Tuesday, October 05, 2004

The strange and beautiful life of Rodney Dangerfield

One of the last great stalwarts of old-school stand-up has died. When Rodney Dangerfield was young and arrogant and 19, he set out for upstate New York to become a great comedian. He was mediocre to poor, so he married the signer and moved to New Jersey to sell paint and siding.

People have to suffer for great art. Suffering takes on many forms. Living in the Suburban purgatory of Englewood New Jersey through the "Happy Days" years was Rodney Dangerfield's liminal state. He emerged from that dark place a changed man.
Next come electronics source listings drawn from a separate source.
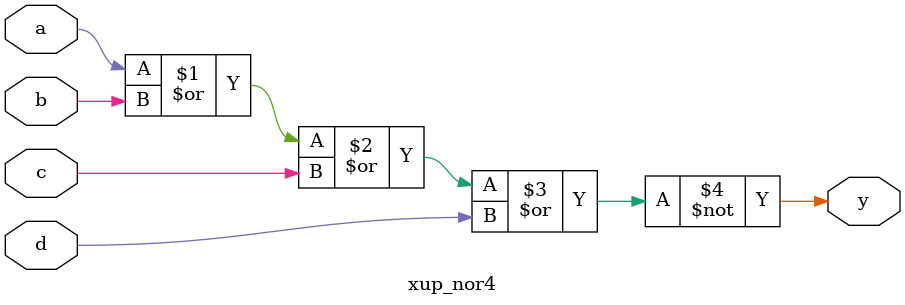
<source format=v>
`timescale 1ns / 1ps
module xup_nor4 #(parameter DELAY = 3)(
    input wire a,
    input wire b,
    input wire c,
    input wire d,
    output wire y
    );
    
    nor #DELAY (y,a,b,c,d);
    
endmodule

</source>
Rodney now had a beautiful gift: insult everyone and then insult yourself worse. Rodbey Dangerfield was the king of making people laugh at him. The jokes would flow, enticing you forcing you really to laugh at, not with, him. Cruel humor, dredged up from an ugly part of human nature brought crashing down upon his head, a self-inflicted wound: the verbal equivalent of the carnival self-immolation artist.

Go and rent Back to School and remember: "you're a Melon".

Rodney died of a broken heart. He is survived by three wifes, the last of whom loved him dearly.
"Too late or still too soon too soon to make lots of bad love and there's no time for sorrow. Run around, run around with a hole in your head 'til tomorrow."